No, her guilt is not irrational. Her guilt is that she killed her baby. She cannot take that back. But she can use her guilt to change her life for the better, as well as try to help other people change their lives for the better. She does need grief counseling; but that counseling does not need to be along the lines of, "You shouldn't be grieving and feeling guilty because it was just a fetus so just get over it." Rather it should be, "It's understandable that you're grieving and feeling guilty over this. It's normal. Don't deny or repress these feelings. Accept what you've done and try to make amends."

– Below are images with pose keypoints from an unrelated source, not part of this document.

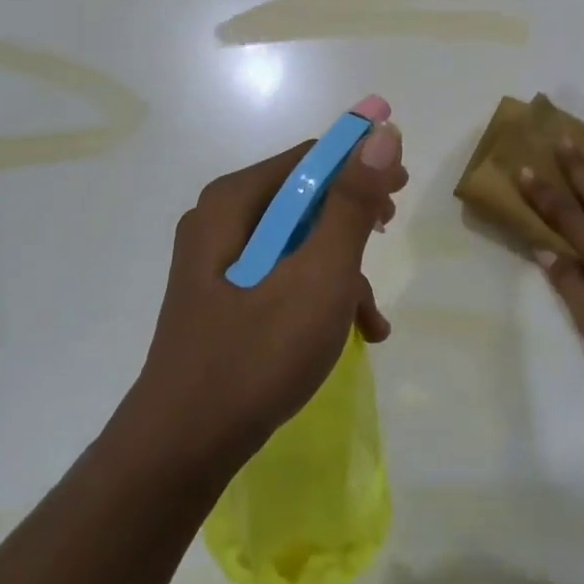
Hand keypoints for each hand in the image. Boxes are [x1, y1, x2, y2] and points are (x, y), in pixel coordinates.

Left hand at [132, 121, 405, 473]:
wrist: (182, 450)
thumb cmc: (256, 355)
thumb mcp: (319, 275)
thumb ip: (352, 203)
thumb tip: (381, 133)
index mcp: (233, 202)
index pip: (309, 158)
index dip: (360, 162)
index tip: (401, 183)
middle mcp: (220, 220)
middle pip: (303, 198)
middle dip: (353, 219)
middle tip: (390, 230)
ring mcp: (218, 262)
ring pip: (298, 243)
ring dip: (341, 271)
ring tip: (371, 317)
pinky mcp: (223, 298)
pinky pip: (281, 276)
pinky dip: (318, 296)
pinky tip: (351, 333)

I'm sure that some people feel guilty over stealing. How do they get over their guilt? It may be by making restitution. Restitution can't happen in this case -- the baby is dead and cannot be brought back to life. Having another baby obviously hasn't been a reprieve from her guilt. Perhaps saving other women from walking down the path she went down would be the balm for her soul. She is living in misery because of her abortion; perhaps saving other women from that same misery will help.

You've probably read some of the posts about Ashli McCall who had an unwanted abortion because it was the only treatment her doctor suggested to deal with her HG (horrible pregnancy sickness that literally threatened her life). Although she still has tremendous regret over the abortion, she has devoted her life to helping other women with HG who feel like abortion is their only choice discover other choices. She gives them real help and hope, because at one time she was in their shoes, helpless and hopeless, and chose abortion and regretted it. This woman can likewise give real help and hope to women who find themselves pregnant at a time or in a situation when they feel like their only choice is abortion. Abortion doesn't change the life situation of these women -- if they were struggling financially before, they'll be struggling financially afterwards; if they had a rotten boyfriend before, they'll have the same rotten boyfriend afterwards. The only thing that changes is that they've killed their baby and have to live with that knowledge -- perhaps having the same huge regrets that this woman shares. If she could stop one woman from having the same regrets, perhaps she could finally know some measure of peace.

Of course, that's just the secular answer, but you don't want the religious one, so I'll just leave it at that.